Funding needed in budget to expand overcrowded prison system

Tuesday 05 May 2015

The WA Prison Officers’ Union has called on the State Government to allocate money in the upcoming budget to expand WA’s chronically overcrowded prison system.

The number of prisoners exceeded 5,500 for the first time last month, putting immense pressure on the system and the staff working in it.

WAPOU State Secretary John Welch said the government was not building new cells fast enough to cater for the increase in prisoners.

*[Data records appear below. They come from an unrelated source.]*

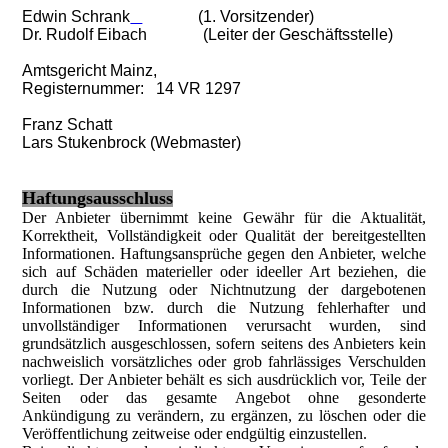
Edwin Schrank
(1. Vorsitzender)
Dr. Rudolf Eibach (Leiter der Geschäftsstelle)
Amtsgericht Mainz,
Registernummer: 14 VR 1297
Franz Schatt
Lars Stukenbrock (Webmaster)
Haftungsausschluss
Der Anbieter übernimmt keine Gewähr für die Aktualität,
Korrektheit, Vollständigkeit oder Qualität der bereitgestellten
Informationen. Haftungsansprüche gegen den Anbieter, welche
sich auf Schäden materieller oder ideeller Art beziehen, die
durch die Nutzung oder Nichtnutzung der dargebotenen
Informationen bzw. durch die Nutzung fehlerhafter und
unvollständiger Informationen verursacht wurden, sind
grundsätzlich ausgeschlossen, sofern seitens des Anbieters kein
nachweislich vorsätzliches oder grob fahrlässiges Verschulden
vorliegt. Der Anbieter behält es sich ausdrücklich vor, Teile der
Seiten oder das gesamte Angebot ohne gesonderte
Ankündigung zu verändern, zu ergänzen, zu löschen oder die
Veröffentlichung zeitweise oder endgültig einzustellen.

“What we want to see in this state budget is a commitment to increasing the capacity of our prison system, which is currently packed to the rafters,” he said.

“The overcrowding increases the potential for violent incidents which are a direct threat to the safety of our members.”

Mr Welch said despite reports by the Office of the Inspector of Custodial Services and the Economic Regulation Authority, the government refused to admit there even was an overcrowding problem.

“The Department used to calculate the design capacity of each prison, that is, the number of prisoners it was designed to hold,” he said.

“But when that number got too high and the prisons were obviously becoming seriously overcrowded, all of a sudden they changed the way they counted a prison’s capacity and overnight the overcrowding problem disappeared.

“What we want the government to do is stop trying to be tricky with the numbers and just build more cells to accommodate the extra prisoners that its so called ‘tough on crime’ policies have created.

“Instead, this government just keeps cramming more people into the existing cells and that is putting our members in danger.”